The writing was perfectly serviceable, but again, not anything marvelous. And there were a few big editing mishaps, like someone touching the exposed skin above a waistband, when we’d been told the character was in a dress. However, there was also a lot left too shadowed in the universe and plot. So much feeling and decision-making is supposed to hinge on the feelings and events from childhoods that we don’t see that it felt baseless.

There were also some strange things going on with age. 12-year-olds French kissing, 15-year-olds expertly manipulating people with sex, and no one questioning how a 16/17-year-old has numerous tattoos, for example. Not that such things can’t happen, it’s just that they felt truly strange and out of place here. Like the author imagined all her characters as just a bit older than she made them and then forgot.

I’d have said this was just a meh book, if not for one big problem. The whole premise that puts the three main characters together is preposterous. To say I was incredulous that the character that wanted Aubrey dead as badly as he did would have the compassion to allow the events of this story is putting it mildly. I suspect it was supposed to make him a grey character, instead of a villain. But it just red as wishy-washy and unbelievable. And if the very bedrock a book is build on is as shaky as this, nothing else stands on it. The book is supposed to be about life and death and a fight to survive, but the things that actually happen….a party, and getting to school everyday, and flirting, and going to work. None of it really hung together, I’m sorry to say. And then the unfounded mysticism was dropped in at the end. Nope, none of it worked.

Too Many Faery Princes

Book Review of Too Many Faery Princes, by Alex Beecroft

I picked up a copy of Too Many Faery Princes (by Alex Beecroft) on Amazon.

Description from Goodreads: 
Kjartan’s family is royally dysfunctional. He’d prefer to ignore the lot of them, but can’t since his father has set him and his brothers on a quest to win a throne Kjartan doesn’t even want. Worse, his younger brother resorts to murder and forces Kjartan to teleport—without looking where he’s going. 

Art gallery worker Joel Wilson’s day has gone from hopeless, to hopeful, then straight to hell. One minute he’s sure his boss has found a way to save the floundering business, the next he’s scrambling to sell everything to pay off a loan shark. If anyone needs a fairy godmother right now, it’s Joel. What he gets is a fugitive elven prince in a trash bin. 

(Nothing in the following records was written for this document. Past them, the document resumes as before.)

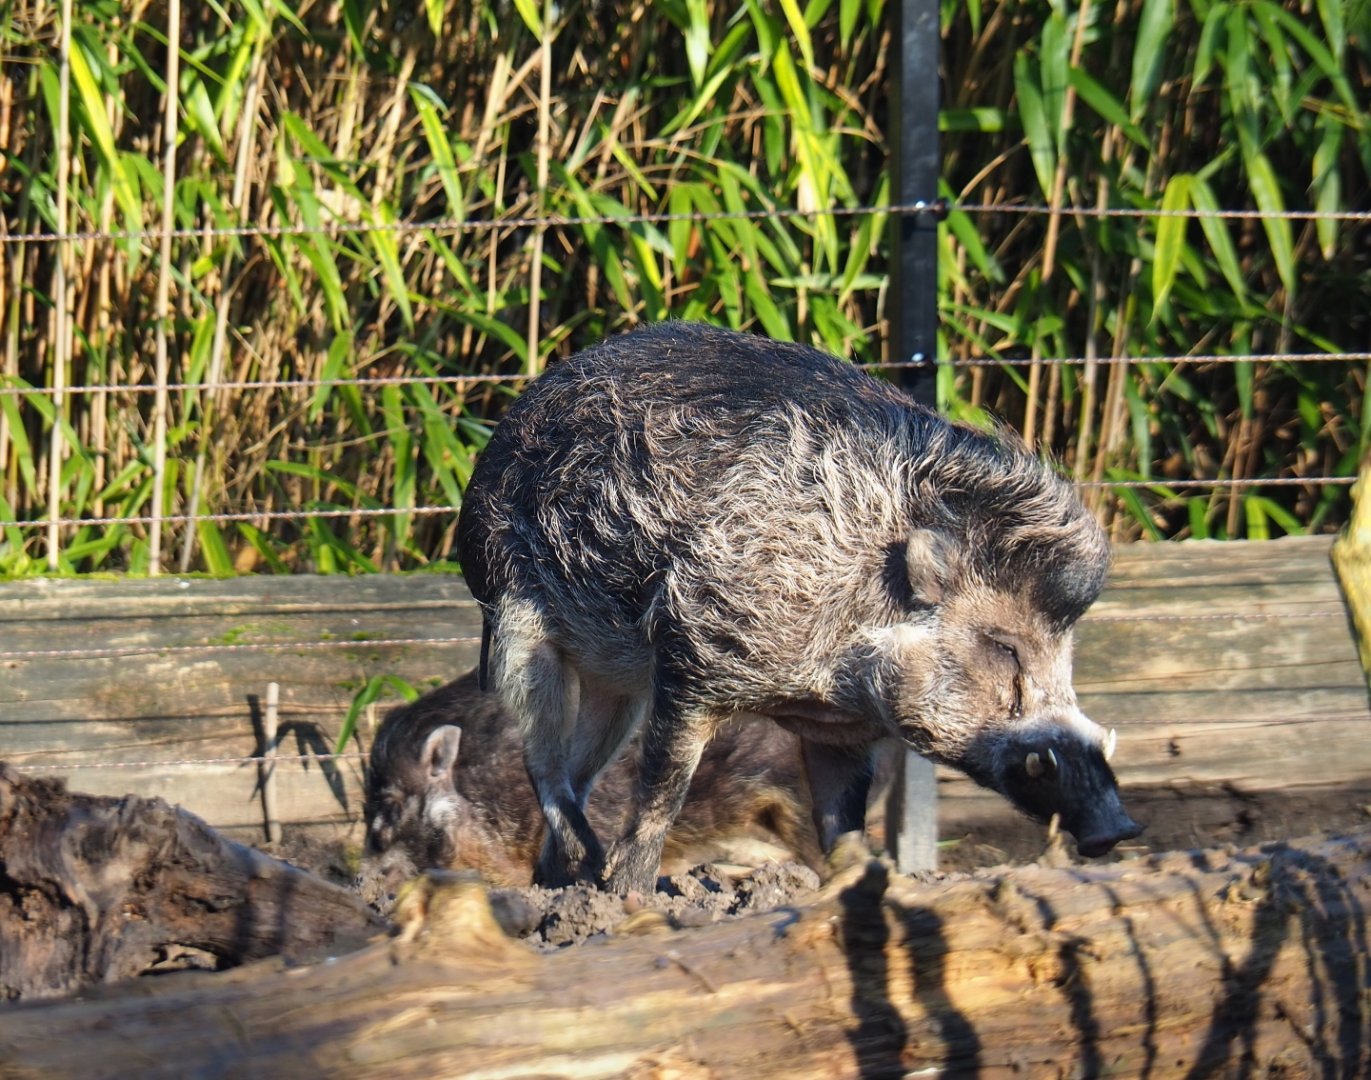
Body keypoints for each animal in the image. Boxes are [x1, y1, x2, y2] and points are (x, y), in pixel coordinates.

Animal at [456, 321, 1142, 893]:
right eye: (1003, 646)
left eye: (1068, 654)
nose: (1118, 829)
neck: (831, 678)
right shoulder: (692, 659)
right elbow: (663, 790)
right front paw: (631, 896)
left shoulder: (846, 732)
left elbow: (844, 823)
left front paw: (863, 882)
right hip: (516, 617)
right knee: (542, 758)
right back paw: (589, 871)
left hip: (617, 678)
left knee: (579, 765)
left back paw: (557, 884)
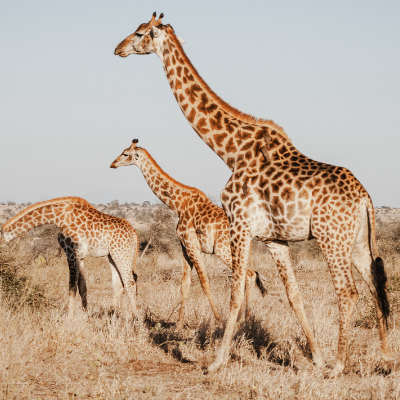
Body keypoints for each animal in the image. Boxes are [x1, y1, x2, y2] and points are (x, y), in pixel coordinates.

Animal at [1, 196, 139, 316]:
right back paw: (110, 315)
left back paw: (134, 318)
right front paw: (85, 315)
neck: (58, 216)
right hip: (113, 255)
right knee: (118, 284)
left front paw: (69, 317)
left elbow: (72, 287)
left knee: (130, 282)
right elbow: (82, 286)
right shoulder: (80, 256)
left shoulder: (71, 252)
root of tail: (134, 233)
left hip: (121, 253)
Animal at [110, 139, 266, 326]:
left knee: (249, 275)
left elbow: (204, 282)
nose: (112, 164)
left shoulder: (192, 245)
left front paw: (219, 320)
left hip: (223, 250)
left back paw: (243, 320)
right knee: (250, 275)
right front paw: (178, 325)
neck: (178, 204)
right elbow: (184, 284)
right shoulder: (184, 246)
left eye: (125, 153)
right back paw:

They’ll both have to make the best of it, because fairy tales run roughshod over reluctant heroes. Particularly when there aren’t enough happy endings to go around

Review:

I thought this was a very sweet, low heat MM romance. I appreciated the diversity in the small cast and the happy for now ending. The writing was perfectly serviceable, but there wasn’t anything particularly stand-out in the plot (other than it being about a prince, instead of a princess). It was pretty much exactly what you would expect it to be, nothing more/nothing less. There’s not much more to say on the matter.